10-5-2022. Muchos analistas han alertado en estos días sobre el riesgo de quiebra de El Salvador tras ser el primer país del mundo en adoptar el bitcoin como moneda de curso legal. El desplome de más del 50% experimentado por esta crypto desde los máximos de hace seis meses podría ahora poner en riesgo la solvencia de la república centroamericana.

El Banco Central del país, sin embargo, lo niega. Es más, el presidente de El Salvador, Nayib Bukele, ha ordenado la mayor compra de bitcoins (BTC) realizada hasta la fecha en medio de una terrible caída del mercado de criptodivisas. Un anuncio realizado a través de un tuit en el que afirma ufano que "¡El Salvador acaba de comprar la caída!". "Precio medio de 30.744 dólares por 500 monedas".

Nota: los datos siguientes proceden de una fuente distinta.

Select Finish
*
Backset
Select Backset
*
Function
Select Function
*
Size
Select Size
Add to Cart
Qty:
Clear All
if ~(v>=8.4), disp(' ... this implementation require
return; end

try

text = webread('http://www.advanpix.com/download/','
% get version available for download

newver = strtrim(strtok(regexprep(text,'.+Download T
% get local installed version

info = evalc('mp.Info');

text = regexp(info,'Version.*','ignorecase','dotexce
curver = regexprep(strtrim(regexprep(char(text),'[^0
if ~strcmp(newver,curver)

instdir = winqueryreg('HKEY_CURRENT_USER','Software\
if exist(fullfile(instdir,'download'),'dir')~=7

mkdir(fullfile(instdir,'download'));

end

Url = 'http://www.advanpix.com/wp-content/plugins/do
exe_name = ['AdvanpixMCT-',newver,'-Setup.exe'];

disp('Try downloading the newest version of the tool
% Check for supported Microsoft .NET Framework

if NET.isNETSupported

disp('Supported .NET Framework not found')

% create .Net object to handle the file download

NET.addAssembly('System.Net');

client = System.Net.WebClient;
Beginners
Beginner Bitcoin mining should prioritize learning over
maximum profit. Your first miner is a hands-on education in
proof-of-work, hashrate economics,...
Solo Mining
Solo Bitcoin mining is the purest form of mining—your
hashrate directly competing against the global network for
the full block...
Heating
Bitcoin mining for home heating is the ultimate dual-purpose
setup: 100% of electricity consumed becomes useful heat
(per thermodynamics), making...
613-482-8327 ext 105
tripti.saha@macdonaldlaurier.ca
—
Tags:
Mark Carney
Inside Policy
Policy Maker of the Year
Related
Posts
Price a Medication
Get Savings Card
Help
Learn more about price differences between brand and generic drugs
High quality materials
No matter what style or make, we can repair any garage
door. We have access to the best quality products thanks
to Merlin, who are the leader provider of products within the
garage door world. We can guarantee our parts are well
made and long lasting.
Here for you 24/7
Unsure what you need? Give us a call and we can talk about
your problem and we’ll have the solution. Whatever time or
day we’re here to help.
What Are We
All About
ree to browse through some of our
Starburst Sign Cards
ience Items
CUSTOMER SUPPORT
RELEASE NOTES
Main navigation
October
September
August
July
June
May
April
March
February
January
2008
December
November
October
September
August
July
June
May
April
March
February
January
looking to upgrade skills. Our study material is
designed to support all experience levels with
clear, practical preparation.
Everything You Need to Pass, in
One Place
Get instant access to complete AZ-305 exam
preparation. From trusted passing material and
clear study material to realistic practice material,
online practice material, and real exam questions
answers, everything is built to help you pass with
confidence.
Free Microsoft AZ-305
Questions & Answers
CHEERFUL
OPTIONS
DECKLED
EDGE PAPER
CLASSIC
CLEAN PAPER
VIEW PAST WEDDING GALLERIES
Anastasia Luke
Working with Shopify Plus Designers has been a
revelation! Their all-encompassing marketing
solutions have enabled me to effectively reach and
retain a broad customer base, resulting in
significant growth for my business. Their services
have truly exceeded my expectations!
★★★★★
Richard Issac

Estas compras en pleno desplome por valor de 15,3 millones de dólares se añadirán a las crecientes reservas de bitcoins de El Salvador. Las reservas totales de 1.620 BTC ascienden actualmente a 49,5 millones de dólares, y el precio actual del BTC ronda los 32.200 dólares, por debajo de la mitad de los máximos históricos de más de 67.000 dólares, aunque no pocos analistas prevén caídas hasta los 28.000 dólares.

La obsesión de Bukele por las criptodivisas

El inefable presidente salvadoreño, un convencido de las monedas virtuales, ya ha realizado antes grandes adquisiciones de BTC a precio de saldo. El pasado 6 de septiembre de 2021 anunció la compra 200 BTC por parte de El Salvador, y al tiempo anunciaba que "nuestros corredores van a comprar mucho más." El país se convirtió ese día en el primer país en registrar bitcoin en su balance.

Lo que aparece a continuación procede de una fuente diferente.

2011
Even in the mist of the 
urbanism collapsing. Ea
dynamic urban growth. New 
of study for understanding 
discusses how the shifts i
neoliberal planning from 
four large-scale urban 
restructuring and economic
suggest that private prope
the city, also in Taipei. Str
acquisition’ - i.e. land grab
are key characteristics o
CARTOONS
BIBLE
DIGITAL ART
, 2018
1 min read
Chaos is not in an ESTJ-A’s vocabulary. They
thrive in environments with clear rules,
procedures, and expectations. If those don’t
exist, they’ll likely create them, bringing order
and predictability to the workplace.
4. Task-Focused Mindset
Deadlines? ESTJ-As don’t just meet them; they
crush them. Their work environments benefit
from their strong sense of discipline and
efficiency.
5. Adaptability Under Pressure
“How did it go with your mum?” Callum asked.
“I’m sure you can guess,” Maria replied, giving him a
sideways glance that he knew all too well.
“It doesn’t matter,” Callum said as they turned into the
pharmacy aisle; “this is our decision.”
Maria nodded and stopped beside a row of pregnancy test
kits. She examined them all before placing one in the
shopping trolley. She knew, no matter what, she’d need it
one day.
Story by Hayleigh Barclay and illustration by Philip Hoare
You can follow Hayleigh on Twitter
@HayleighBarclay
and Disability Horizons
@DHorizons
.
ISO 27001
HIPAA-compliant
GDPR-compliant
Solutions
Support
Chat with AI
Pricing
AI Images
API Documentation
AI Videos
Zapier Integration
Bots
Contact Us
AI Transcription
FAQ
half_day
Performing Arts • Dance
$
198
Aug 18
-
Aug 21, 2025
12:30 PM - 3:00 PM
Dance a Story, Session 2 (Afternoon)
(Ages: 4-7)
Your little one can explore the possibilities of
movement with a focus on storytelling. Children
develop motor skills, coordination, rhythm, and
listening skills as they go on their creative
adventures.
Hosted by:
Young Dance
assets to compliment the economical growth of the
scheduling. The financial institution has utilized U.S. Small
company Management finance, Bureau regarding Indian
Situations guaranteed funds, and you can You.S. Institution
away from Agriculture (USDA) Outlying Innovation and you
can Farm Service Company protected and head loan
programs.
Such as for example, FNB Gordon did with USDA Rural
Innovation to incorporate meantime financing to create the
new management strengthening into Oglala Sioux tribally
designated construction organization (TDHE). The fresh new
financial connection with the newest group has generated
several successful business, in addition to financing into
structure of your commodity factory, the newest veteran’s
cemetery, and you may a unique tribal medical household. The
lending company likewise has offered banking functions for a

El Salvador declaró al día siguiente que el bitcoin sería aceptado como dinero legal. Bukele dijo que El Salvador había comprado la baja por otros 150 BTC, llevando las reservas totales a 550 BTC, el mismo día que el precio del BTC cayó de 51.000 a 43.000 dólares.

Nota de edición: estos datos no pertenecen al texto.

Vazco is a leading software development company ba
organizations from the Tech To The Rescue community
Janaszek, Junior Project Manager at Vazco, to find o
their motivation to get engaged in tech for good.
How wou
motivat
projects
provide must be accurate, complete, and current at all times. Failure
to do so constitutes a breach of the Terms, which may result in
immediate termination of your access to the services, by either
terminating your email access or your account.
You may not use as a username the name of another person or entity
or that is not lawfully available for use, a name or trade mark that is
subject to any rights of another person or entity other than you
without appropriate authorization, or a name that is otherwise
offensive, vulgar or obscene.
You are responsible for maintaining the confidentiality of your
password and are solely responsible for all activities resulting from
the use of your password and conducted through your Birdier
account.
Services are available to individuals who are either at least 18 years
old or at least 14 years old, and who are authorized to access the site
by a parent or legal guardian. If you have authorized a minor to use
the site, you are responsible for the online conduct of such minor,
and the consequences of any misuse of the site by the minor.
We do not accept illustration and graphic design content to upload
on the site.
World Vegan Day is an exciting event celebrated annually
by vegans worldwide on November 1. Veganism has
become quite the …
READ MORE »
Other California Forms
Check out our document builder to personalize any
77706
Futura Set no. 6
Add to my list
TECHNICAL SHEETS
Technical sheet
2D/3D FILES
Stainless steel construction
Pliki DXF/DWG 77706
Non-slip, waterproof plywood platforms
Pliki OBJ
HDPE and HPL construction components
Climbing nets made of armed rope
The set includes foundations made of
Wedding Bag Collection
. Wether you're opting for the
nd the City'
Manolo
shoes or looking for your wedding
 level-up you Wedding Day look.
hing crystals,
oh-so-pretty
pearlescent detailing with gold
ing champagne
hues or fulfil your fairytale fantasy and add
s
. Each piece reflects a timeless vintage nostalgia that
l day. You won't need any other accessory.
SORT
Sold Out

El presidente Bukele de 2021 aumentó la reserva de bitcoins de la nación el 20 de septiembre, cuando el BTC cayó a 45.500 dólares desde los 50.000 dólares de su máximo. En un anuncio del presidente Bukele, la nación-estado consiguió adquirir otros 150 BTC a través de sucesivas compras a la baja, llevando su reserva total a 700 BTC.

Luego, el 28 de octubre de 2021, el presidente Bukele anunció otra compra masiva de 420 BTC después de que el precio cayera a 58.800 dólares, desde su máximo anterior de 67.000 dólares. Las reservas globales se sitúan ahora en 1.120 BTC.

A pesar de las advertencias del Fondo Monetario Internacional sobre los riesgos de adoptar el bitcoin como moneda de curso legal, el país centroamericano ha seguido comprado bitcoins en numerosas ocasiones, aprovechando las caídas de precios.

El presidente salvadoreño anunció la adquisición de 150 monedas el 7 de diciembre de 2021, a un precio medio de 48.670 dólares. En la semana previa, el país compró 100 Bitcoin en el Black Friday. Nayib Bukele informó de la compra de otros 21 bitcoins el día 21 de diciembre.

El Gobierno salvadoreño ha gastado las ganancias en numerosos proyectos de desarrollo de infraestructuras desde que el Bitcoin es de curso legal. El presidente salvadoreño declaró a mediados de octubre que 4 millones de dólares de los ingresos de su Fideicomiso Bitcoin se utilizarían para construir un nuevo hospital veterinario en San Salvador. Bukele declaró a principios de noviembre que el excedente de la cuenta del Fideicomiso Bitcoin del Estado se utilizaría para construir 20 nuevas escuelas.

El pueblo salvadoreño no comparte esta pasión por las monedas virtuales

Los salvadoreños, sin embargo, no están dando su apoyo al presidente en este asunto. Apenas el 20% de la población se ha descargado la aplicación lanzada por el Gobierno para el uso diario del bitcoin, según un estudio del norteamericano National Bureau of Economic Research.

Una desconfianza que llevó al Tesoro salvadoreño a aplazar la emisión de bonos -llamados ‘volcán’- utilizando tecnología blockchain y destinados a comprar más bitcoin.

Los salvadoreños desconfían del bitcoin y las agencias de rating, también. Algunas de ellas, como Moody’s o Fitch, ya han rebajado la calificación de la deuda del país centroamericano, cuya deuda pública podría cerrar 2022 en el 87% del PIB.